Not So Smallville: Inside Allison Mack’s Cobble Hill Apartment
Allison Mack was tired of fighting bad guys. She was tired of super-human intelligence and magical abilities. She wanted to be a regular person, to work less, to stop kicking so much ass. She wanted to move to Brooklyn.
Mack had spent almost all of her twenties portraying Chloe Sullivan in Smallville, the TV series about a young Superman. She had taken the gig at 18, when Clinton was president and the Internet was new, and left it ten years and eleven seasons later, the Bush era having come and the ubiquity of the Internet almost fully taken for granted.
Without a steady job for the first time in her adult life, Mack moved back to LA to continue her career, but soon found herself wondering what many twenty-somethings will eventually wonder: Should she move to New York?

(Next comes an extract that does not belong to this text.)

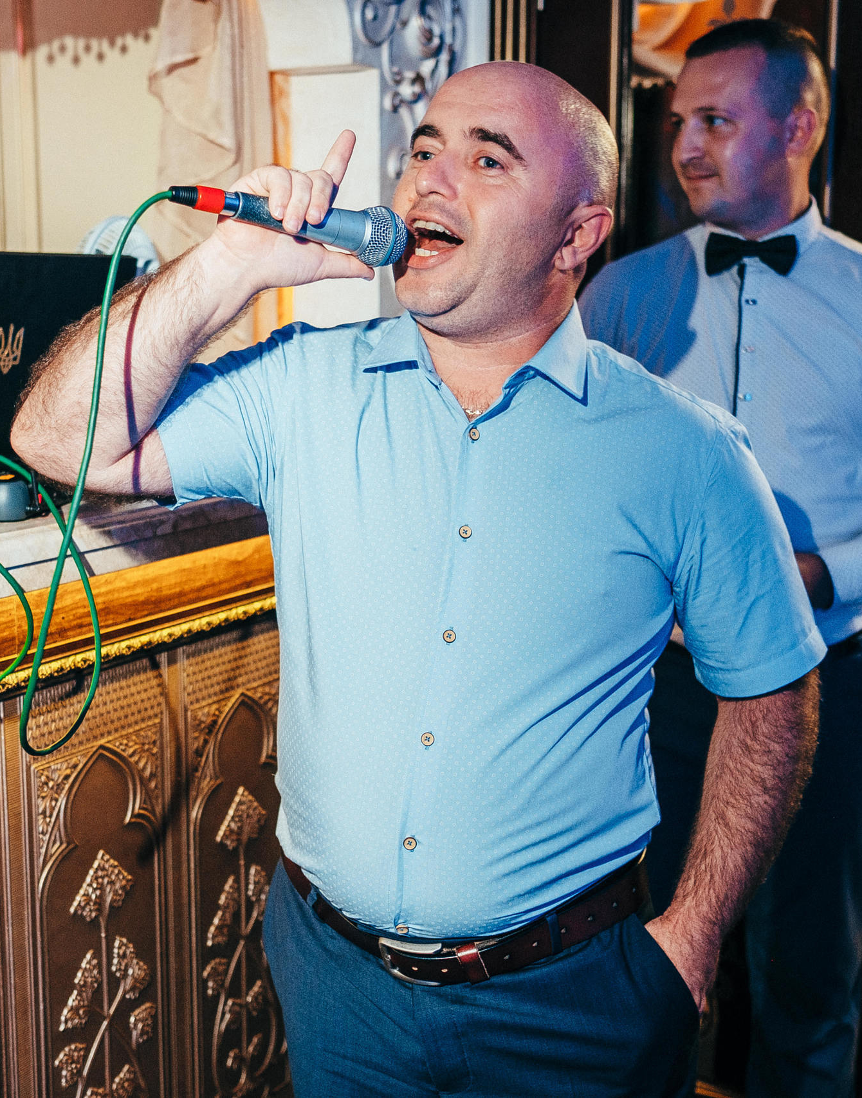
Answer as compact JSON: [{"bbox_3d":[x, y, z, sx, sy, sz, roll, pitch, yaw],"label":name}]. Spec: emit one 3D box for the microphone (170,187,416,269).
[{"bbox_3d":[-0.114,-0.272,1.315,0.212,0.051,0.051,7,12,-30],"label":"microphone"}]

“I had always wanted to live in New York,” she says now, recalling the decision to come to move east, but a trip to the city when she was 25 that coincided with a “quarter-life crisis,” fueled her decision years later to leave Hollywood behind for a brownstone apartment in Cobble Hill packed with art and books and a suspicious amount of throw pillows.
Mack walks through the brightly lit and colored apartment, tidying as she goes, explaining how she came across each piece of art. The water colors beside her bed are by Kate Parr. The Klimt-like painting of the woman in the blue dress is by Jordan Bent. She has a few portraits by her ex-boyfriend Chad Krowchuk. Her friend Adam Kurtzman made the gnarled, metal foot sculpture and the orange glass lamps.
Her friends describe the apartment as a “museum where you can touch everything,” and Mack likes to keep it that way. Last year she even opened her home to a recurring Shakespeare Salon, a night that actors and Bard-lovers gathered to read a chosen play start to finish, sharing in their geekiness and a few bottles of wine. It was this feeling of spontaneity and art-for-arts-sake that Mack was missing in her show business life.
But it was more than just needing a change of pace that led Mack away, for the time being, from acting. She also wanted to think more seriously about the impact that actresses in television and film have on women everywhere; she’s using her time off to think about what she can do to be a positive influence rather than just an actress who’s love life and body are constantly scrutinized. Of course, that’s the big picture. For the more immediate future, Mack has her sights set on North Williamsburg, where she’ll soon be moving, swapping her neighbors with kids and strollers for neighbors with art studios and house parties (and, well, also strollers).